# Life's Mysteries



## NoCoPilot (Nov 9, 2020)

Why does soap come in recloseable container?









... but cereal comes in a non-recloseable container?


----------



## elgar's ghost (Aug 8, 2010)

Was it baseball player Jim Bouton who wondered why fat chance and slim chance meant the same thing?


----------



## NoCoPilot (Nov 9, 2020)

Why isn't "backing down" the opposite of "backing up"?
Why are there no i's in Optometry?
Why is pancaking so different from waffling?
That little locker in front of the passenger seat, it should be called a "mask box" instead of a glove box
I am NEVER wrong.
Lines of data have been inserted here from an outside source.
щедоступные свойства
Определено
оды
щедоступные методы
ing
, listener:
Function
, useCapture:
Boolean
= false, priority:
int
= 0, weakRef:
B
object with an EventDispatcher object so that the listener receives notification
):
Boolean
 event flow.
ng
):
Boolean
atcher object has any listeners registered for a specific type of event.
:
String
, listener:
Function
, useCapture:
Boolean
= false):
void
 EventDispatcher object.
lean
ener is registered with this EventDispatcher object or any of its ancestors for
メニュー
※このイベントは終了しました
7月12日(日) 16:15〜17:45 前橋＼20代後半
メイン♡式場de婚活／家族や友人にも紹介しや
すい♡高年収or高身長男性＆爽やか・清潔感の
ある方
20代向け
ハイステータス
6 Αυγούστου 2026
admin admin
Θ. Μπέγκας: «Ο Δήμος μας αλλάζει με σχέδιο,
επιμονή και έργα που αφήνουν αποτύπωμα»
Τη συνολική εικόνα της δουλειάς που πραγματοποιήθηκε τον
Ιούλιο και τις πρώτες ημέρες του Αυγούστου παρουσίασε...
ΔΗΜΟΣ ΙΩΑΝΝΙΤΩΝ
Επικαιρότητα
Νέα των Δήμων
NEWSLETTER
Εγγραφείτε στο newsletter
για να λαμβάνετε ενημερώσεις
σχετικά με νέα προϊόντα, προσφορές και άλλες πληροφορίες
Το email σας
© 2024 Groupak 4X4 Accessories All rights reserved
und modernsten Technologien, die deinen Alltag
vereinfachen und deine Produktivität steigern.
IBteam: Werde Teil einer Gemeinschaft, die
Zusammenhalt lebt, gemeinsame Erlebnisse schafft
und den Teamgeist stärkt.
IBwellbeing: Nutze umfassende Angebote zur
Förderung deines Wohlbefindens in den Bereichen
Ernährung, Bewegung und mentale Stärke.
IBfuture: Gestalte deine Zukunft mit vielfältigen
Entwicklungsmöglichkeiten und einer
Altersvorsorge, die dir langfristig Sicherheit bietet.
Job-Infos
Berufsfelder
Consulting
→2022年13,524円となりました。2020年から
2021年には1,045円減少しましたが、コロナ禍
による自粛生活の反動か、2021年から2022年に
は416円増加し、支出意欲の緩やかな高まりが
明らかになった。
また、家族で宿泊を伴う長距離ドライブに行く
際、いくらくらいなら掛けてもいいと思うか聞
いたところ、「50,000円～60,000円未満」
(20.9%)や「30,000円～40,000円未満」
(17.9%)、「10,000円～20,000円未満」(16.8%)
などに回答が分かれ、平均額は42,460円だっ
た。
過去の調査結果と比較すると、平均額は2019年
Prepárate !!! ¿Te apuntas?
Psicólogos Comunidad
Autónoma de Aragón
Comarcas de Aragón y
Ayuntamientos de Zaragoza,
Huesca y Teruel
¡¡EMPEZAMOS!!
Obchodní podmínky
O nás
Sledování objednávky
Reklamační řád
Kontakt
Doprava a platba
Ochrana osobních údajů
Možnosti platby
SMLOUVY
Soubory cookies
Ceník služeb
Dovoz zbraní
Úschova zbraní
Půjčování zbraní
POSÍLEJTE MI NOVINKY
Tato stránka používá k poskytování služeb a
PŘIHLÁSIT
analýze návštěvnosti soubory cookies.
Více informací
Sometimes the facts just don't agree with me.
How come dinner isn't called "startfast"?
My head LITERALLY explodes any time somebody misuses the English language.


----------



## Animal the Drummer (Nov 14, 2015)

So two negatives make a positive but two positives don't make a negative?

Yeah, right.


----------



## ansfelden (Jan 11, 2022)

why is war?


----------



## Jay (Jul 21, 2014)

jumbo shrimp(?!)


----------



## NoCoPilot (Nov 9, 2020)

I loves me a good oxymoron.

Military intelligence
Only choice
Minor crisis
Devout atheist
Exact estimate
Larger half
Plastic glasses and plastic silverware
Seriously funny
Practically useless
Resident alien


----------



## Ingélou (Feb 10, 2013)

In medieval times, why didn't someone spot that 'cleave' can mean both stick together and pull apart?


----------



## Pat Fairlea (Dec 9, 2015)

If my toothpaste is 'for a whiter, brighter smile', why is my shampoo 'for dry hair'? I don't want dry hair but I do want white teeth. So what does 'for' mean anyway?


----------



## Malx (Jun 18, 2017)

Pat Fairlea said:


> If my toothpaste is 'for a whiter, brighter smile', why is my shampoo 'for dry hair'? I don't want dry hair but I do want white teeth. So what does 'for' mean anyway?


I always thought is was a warning posh golfers shouted after hitting a wayward shot.


----------